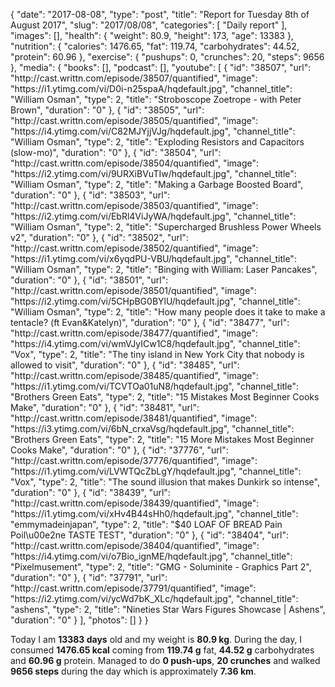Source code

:{
    "date": "2017-08-08",
    "type": "post",
    "title": "Report for Tuesday 8th of August 2017",
    "slug": "2017\/08\/08",
    "categories": [
        "Daily report"
    ],
    "images": [],
    "health": {
        "weight": 80.9,
        "height": 173,
        "age": 13383
    },
    "nutrition": {
        "calories": 1476.65,
        "fat": 119.74,
        "carbohydrates": 44.52,
        "protein": 60.96
    },
    "exercise": {
        "pushups": 0,
        "crunches": 20,
        "steps": 9656
    },
    "media": {
        "books": [],
        "podcast": [],
        "youtube": [
            {
                "id": "38507",
                "url": "http:\/\/cast.writtn.com\/episode\/38507\/quantified",
                "image": "https:\/\/i1.ytimg.com\/vi\/D0i-n25spaA\/hqdefault.jpg",
                "channel_title": "William Osman",
                "type": 2,
                "title": "Stroboscope Zoetrope - with Peter Brown",
                "duration": "0"
            },
            {
                "id": "38505",
                "url": "http:\/\/cast.writtn.com\/episode\/38505\/quantified",
                "image": "https:\/\/i4.ytimg.com\/vi\/C82MJYjjVJg\/hqdefault.jpg",
                "channel_title": "William Osman",
                "type": 2,
                "title": "Exploding Resistors and Capacitors (slow-mo)",
                "duration": "0"
            },
            {
                "id": "38504",
                "url": "http:\/\/cast.writtn.com\/episode\/38504\/quantified",
                "image": "https:\/\/i2.ytimg.com\/vi\/9URXiBVuTIw\/hqdefault.jpg",
                "channel_title": "William Osman",
                "type": 2,
                "title": "Making a Garbage Boosted Board",
                "duration": "0"
            },
            {
                "id": "38503",
                "url": "http:\/\/cast.writtn.com\/episode\/38503\/quantified",
                "image": "https:\/\/i2.ytimg.com\/vi\/EbRl4ViJyWA\/hqdefault.jpg",
                "channel_title": "William Osman",
                "type": 2,
                "title": "Supercharged Brushless Power Wheels v2",
                "duration": "0"
            },
            {
                "id": "38502",
                "url": "http:\/\/cast.writtn.com\/episode\/38502\/quantified",
                "image": "https:\/\/i1.ytimg.com\/vi\/x6yqdPU-VBU\/hqdefault.jpg",
                "channel_title": "William Osman",
                "type": 2,
                "title": "Binging with William: Laser Pancakes",
                "duration": "0"
            },
            {
                "id": "38501",
                "url": "http:\/\/cast.writtn.com\/episode\/38501\/quantified",
                "image": "https:\/\/i2.ytimg.com\/vi\/5CHpBG0BYlU\/hqdefault.jpg",
                "channel_title": "William Osman",
                "type": 2,
                "title": "How many people does it take to make a tentacle? (ft Evan&Katelyn)",
                "duration": "0"
            },
            {
                "id": "38477",
                "url": "http:\/\/cast.writtn.com\/episode\/38477\/quantified",
                "image": "https:\/\/i4.ytimg.com\/vi\/wmVJyICw1C8\/hqdefault.jpg",
                "channel_title": "Vox",
                "type": 2,
                "title": "The tiny island in New York City that nobody is allowed to visit",
                "duration": "0"
            },
            {
                "id": "38485",
                "url": "http:\/\/cast.writtn.com\/episode\/38485\/quantified",
                "image": "https:\/\/i1.ytimg.com\/vi\/TCVTOa01uN8\/hqdefault.jpg",
                "channel_title": "Brothers Green Eats",
                "type": 2,
                "title": "15 Mistakes Most Beginner Cooks Make",
                "duration": "0"
            },
            {
                "id": "38481",
                "url": "http:\/\/cast.writtn.com\/episode\/38481\/quantified",
                "image": "https:\/\/i3.ytimg.com\/vi\/6bN_crxaVsg\/hqdefault.jpg",
                "channel_title": "Brothers Green Eats",
                "type": 2,
                "title": "15 More Mistakes Most Beginner Cooks Make",
                "duration": "0"
            },
            {
                "id": "37776",
                "url": "http:\/\/cast.writtn.com\/episode\/37776\/quantified",
                "image": "https:\/\/i1.ytimg.com\/vi\/LVWTQcZbLgY\/hqdefault.jpg",
                "channel_title": "Vox",
                "type": 2,
                "title": "The sound illusion that makes Dunkirk so intense",
                "duration": "0"
            },
            {
                "id": "38439",
                "url": "http:\/\/cast.writtn.com\/episode\/38439\/quantified",
                "image": "https:\/\/i1.ytimg.com\/vi\/xHv4B44sHh0\/hqdefault.jpg",
                "channel_title": "emmymadeinjapan",
                "type": 2,
                "title": "$40 LOAF OF BREAD Pain Poil\u00e2ne TASTE TEST",
                "duration": "0"
            },
            {
                "id": "38404",
                "url": "http:\/\/cast.writtn.com\/episode\/38404\/quantified",
                "image": "https:\/\/i4.ytimg.com\/vi\/o7Bio_ignME\/hqdefault.jpg",
                "channel_title": "Pixelmusement",
                "type": 2,
                "title": "GMG - Soluminite - Graphics Part 2",
                "duration": "0"
            },
            {
                "id": "37791",
                "url": "http:\/\/cast.writtn.com\/episode\/37791\/quantified",
                "image": "https:\/\/i2.ytimg.com\/vi\/ycWd7bK_XLc\/hqdefault.jpg",
                "channel_title": "ashens",
                "type": 2,
                "title": "Nineties Star Wars Figures Showcase | Ashens",
                "duration": "0"
            }
        ],
        "photos": []
    }
}

Today I am <strong>13383 days</strong> old and my weight is <strong>80.9 kg</strong>. During the day, I consumed <strong>1476.65 kcal</strong> coming from <strong>119.74 g</strong> fat, <strong>44.52 g</strong> carbohydrates and <strong>60.96 g</strong> protein. Managed to do <strong>0 push-ups</strong>, <strong>20 crunches</strong> and walked <strong>9656 steps</strong> during the day which is approximately <strong>7.36 km</strong>.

__Description of the task__
One number is all the reply should hold: how many lines in these records include the word "carbohydrates".

__Result of this exercise__
2